Overall. The outstanding achievement of the program cannot be measured in statistics. This is the common understanding it has spread of the strategic importance of a social security system to democracy, to economic progress--even to lasting peace.

Dire predictions that the program would lead to "regimentation," to Prussianism or communism--or what have you--failed to materialize. So too, have those advance fears that social security would sap our moral stamina and turn us into a nation of loafers. To the contrary, the war years have demonstrated that Americans want to work and will work when they have a chance.

There were rather natural misgivings, ten years ago, about the problems involved in administering a social security scheme in so vast and various a country as ours. These misgivings, also, have been dissipated by actual experience. To illustrate, the Social Security Board has been able to keep detailed, accurate records of workers taxable wages in some eighty million social security accounts--and this at an average account cost of around 17 cents a year. Carefully selected and trained, federal, state and local staffs, working under personnel merit systems, have overcome initial lack of experience and achieved a countrywide reputation for impartial and efficient administration.

As a people, we have come to realize, in the words Franklin D. Roosevelt used in the economic crisis of 1933, that what we have to fear is fear itself.

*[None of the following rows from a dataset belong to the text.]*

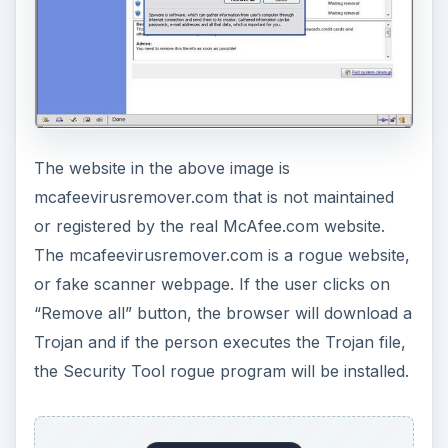
The website in the above image is
mcafeevirusremover.com that is not maintained
or registered by the real McAfee.com website.
The mcafeevirusremover.com is a rogue website,
or fake scanner webpage. If the user clicks on
“Remove all” button, the browser will download a
Trojan and if the person executes the Trojan file,
the Security Tool rogue program will be installed.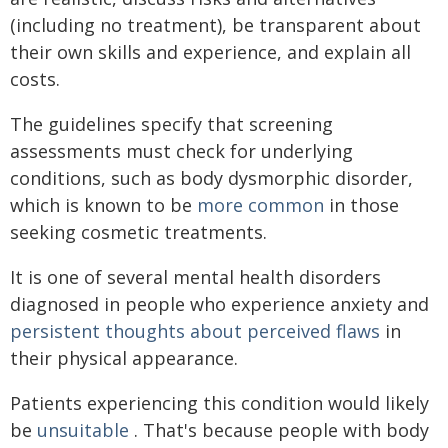
(including no treatment), be transparent about
their own skills and experience, and explain all
costs.
The guidelines specify that screening
assessments must check for underlying
conditions, such as body dysmorphic disorder,
which is known to be
more common
in those
seeking cosmetic treatments.
It is one of several mental health disorders
diagnosed in people who experience anxiety and
persistent thoughts about perceived flaws
in
their physical appearance.
Patients experiencing this condition would likely
be
unsuitable
. That's because people with body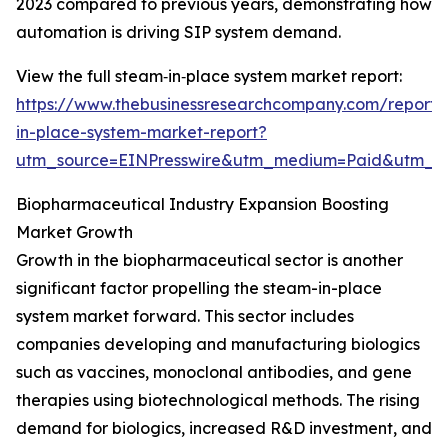
2023 compared to previous years, demonstrating how
automation is driving SIP system demand.
View the full steam‑in‑place system market report:
https://www.thebusinessresearchcompany.com/report
in-place-system-market-report?
utm_source=EINPresswire&utm_medium=Paid&utm_
Biopharmaceutical Industry Expansion Boosting
Market Growth
Growth in the biopharmaceutical sector is another
significant factor propelling the steam-in-place
system market forward. This sector includes
companies developing and manufacturing biologics
such as vaccines, monoclonal antibodies, and gene
therapies using biotechnological methods. The rising
demand for biologics, increased R&D investment, and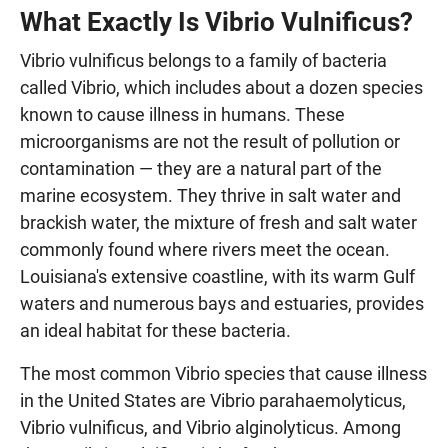
What Exactly Is Vibrio Vulnificus?
Vibrio vulnificus belongs to a family of bacteria
called Vibrio, which includes about a dozen species
known to cause illness in humans. These
microorganisms are not the result of pollution or
contamination — they are a natural part of the
marine ecosystem. They thrive in salt water and
brackish water, the mixture of fresh and salt water
commonly found where rivers meet the ocean.
Louisiana's extensive coastline, with its warm Gulf
waters and numerous bays and estuaries, provides
an ideal habitat for these bacteria.
The most common Vibrio species that cause illness
in the United States are Vibrio parahaemolyticus,
Vibrio vulnificus, and Vibrio alginolyticus. Among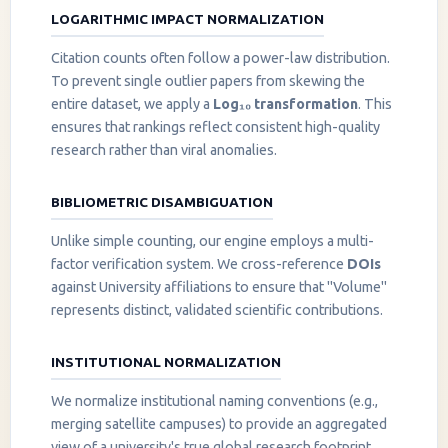
LOGARITHMIC IMPACT NORMALIZATION
Citation counts often follow a power-law distribution.
To prevent single outlier papers from skewing the
entire dataset, we apply a
Log₁₀ transformation
. This
ensures that rankings reflect consistent high-quality
research rather than viral anomalies.
BIBLIOMETRIC DISAMBIGUATION
Unlike simple counting, our engine employs a multi-
factor verification system. We cross-reference
DOIs
against University affiliations to ensure that "Volume"
represents distinct, validated scientific contributions.
INSTITUTIONAL NORMALIZATION
We normalize institutional naming conventions (e.g.,
merging satellite campuses) to provide an aggregated
view of a university's true global research footprint.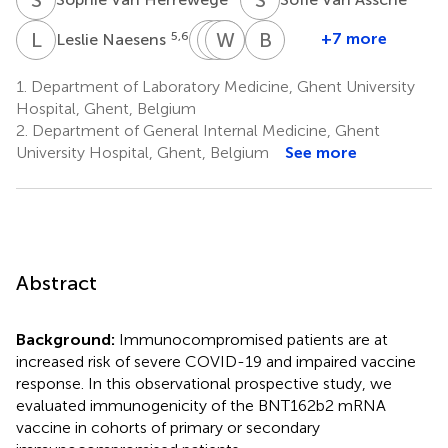
L
N
T
S
W
K
P
V
J
V
B
V
5,6
+7 more
Leslie Naesens
Tessa
Steven
Wim
Peggy
Bruno
Kerre
Van
Van
Jacques
Verhasselt
1.
Department of Laboratory Medicine, Ghent University
7
9
1
Laecke
Biesen
Hospital, Ghent, Belgium
8
8
2.
Department of General Internal Medicine, Ghent
University Hospital, Ghent, Belgium
See more
Abstract
Background:
Immunocompromised patients are at
increased risk of severe COVID-19 and impaired vaccine
response. In this observational prospective study, we
evaluated immunogenicity of the BNT162b2 mRNA
vaccine in cohorts of primary or secondary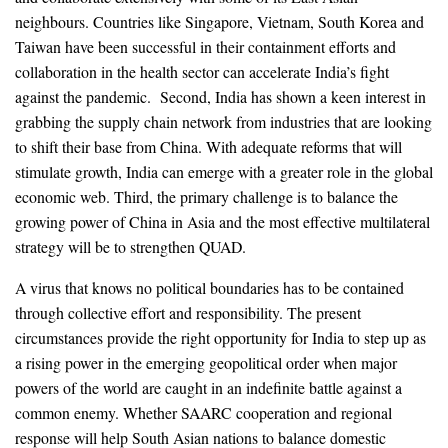
neighbours. Countries like Singapore, Vietnam, South Korea and
Taiwan have been successful in their containment efforts and
collaboration in the health sector can accelerate India’s fight
against the pandemic. Second, India has shown a keen interest in
grabbing the supply chain network from industries that are looking
to shift their base from China. With adequate reforms that will
stimulate growth, India can emerge with a greater role in the global
economic web. Third, the primary challenge is to balance the
growing power of China in Asia and the most effective multilateral
strategy will be to strengthen QUAD.
A virus that knows no political boundaries has to be contained
through collective effort and responsibility. The present
circumstances provide the right opportunity for India to step up as
a rising power in the emerging geopolitical order when major
powers of the world are caught in an indefinite battle against a
common enemy. Whether SAARC cooperation and regional
response will help South Asian nations to balance domestic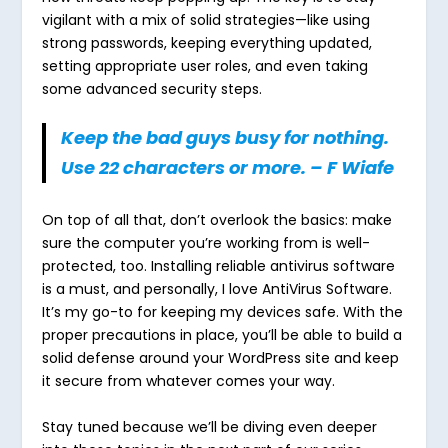
vigilant with a mix of solid strategies—like using
strong passwords, keeping everything updated,
setting appropriate user roles, and even taking
some advanced security steps.
Keep the bad guys busy for nothing
.
Use 22 characters or more.
–
F Wiafe
On top of all that, don’t overlook the basics: make
sure the computer you’re working from is well-
protected, too. Installing reliable antivirus software
is a must, and personally, I love AntiVirus Software.
It’s my go-to for keeping my devices safe. With the
proper precautions in place, you’ll be able to build a
solid defense around your WordPress site and keep
it secure from whatever comes your way.
Stay tuned because we’ll be diving even deeper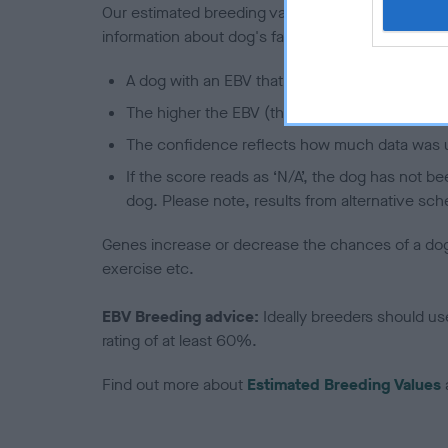
Our estimated breeding values (EBVs) predict whet
information about dog's family with data from th
A dog with an EBV that is a minus number has 
The higher the EBV (the further towards the re
The confidence reflects how much data was u
If the score reads as ‘N/A’, the dog has not b
dog. Please note, results from alternative sch
Genes increase or decrease the chances of a dog de
exercise etc.
EBV Breeding advice:
Ideally breeders should us
rating of at least 60%.
Find out more about
Estimated Breeding Values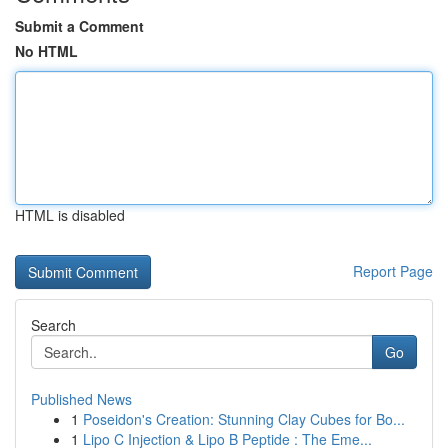
Submit a Comment
No HTML
HTML is disabled
Report Page
Search
Go
Published News
1
Poseidon's Creation: Stunning Clay Cubes for Bo...
1
Lipo C Injection & Lipo B Peptide : The Eme...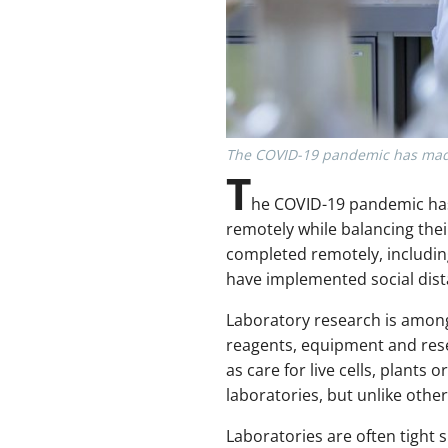
The COVID-19 pandemic has made s
T
he COVID-19 pandemic has 
remotely while balancing the
completed remotely, includin
have implemented social dist
Laboratory research is amon
reagents, equipment and resea
as care for live cells, plants
laboratories, but unlike othe
Laboratories are often tight 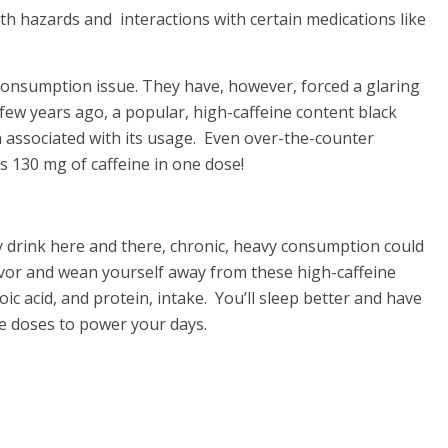
th hazards and interactions with certain medications like
 consumption issue. They have, however, forced a glaring
few years ago, a popular, high-caffeine content black
h associated with its usage. Even over-the-counter
as 130 mg of caffeine in one dose!
y drink here and there, chronic, heavy consumption could
avor and wean yourself away from these high-caffeine
ic acid, and protein, intake. You’ll sleep better and have
e doses to power your days.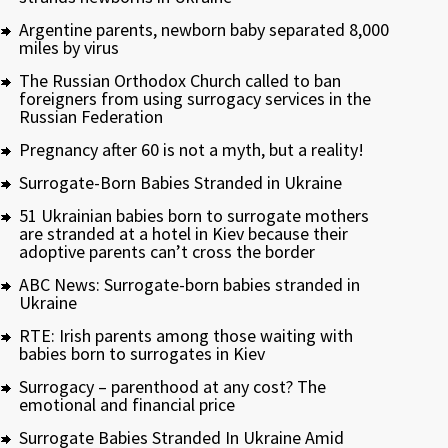
Argentine parents, newborn baby separated 8,000
miles by virus
The Russian Orthodox Church called to ban
foreigners from using surrogacy services in the
Russian Federation
Pregnancy after 60 is not a myth, but a reality!
Surrogate-Born Babies Stranded in Ukraine
51 Ukrainian babies born to surrogate mothers
are stranded at a hotel in Kiev because their
adoptive parents can’t cross the border
ABC News: Surrogate-born babies stranded in
Ukraine
RTE: Irish parents among those waiting with
babies born to surrogates in Kiev
Surrogacy – parenthood at any cost? The
emotional and financial price
Surrogate Babies Stranded In Ukraine Amid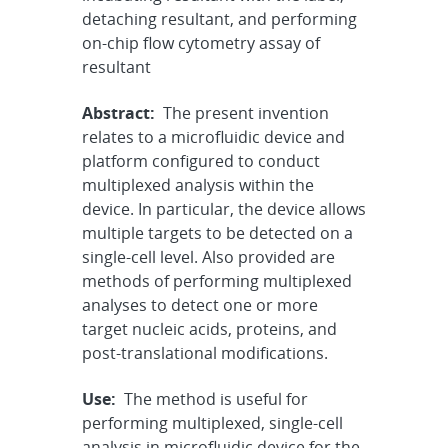
detaching resultant, and performing
on-chip flow cytometry assay of
resultant
Abstract:
The present invention
relates to a microfluidic device and
platform configured to conduct
multiplexed analysis within the
device. In particular, the device allows
multiple targets to be detected on a
single-cell level. Also provided are
methods of performing multiplexed
analyses to detect one or more
target nucleic acids, proteins, and
post-translational modifications.
Use:
The method is useful for
performing multiplexed, single-cell
analysis in microfluidic device for the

That was two years before he initiated a social security system which has substituted hope and confidence for fear, and has helped us to have and to hold, individually and collectively, the independence and freedom we cherish.

I am optimistic enough to believe that progress in this second decade of social security in the United States will be at least equal the progress we have made in the first. But I am also confident that when these next ten years have rolled by, we shall still be talking about the inadequacy of the program in achieving minimum well-being.

Social security will always be a goal, never a finished thing, because human aspirations are infinitely expansible--just as human nature is infinitely perfectible.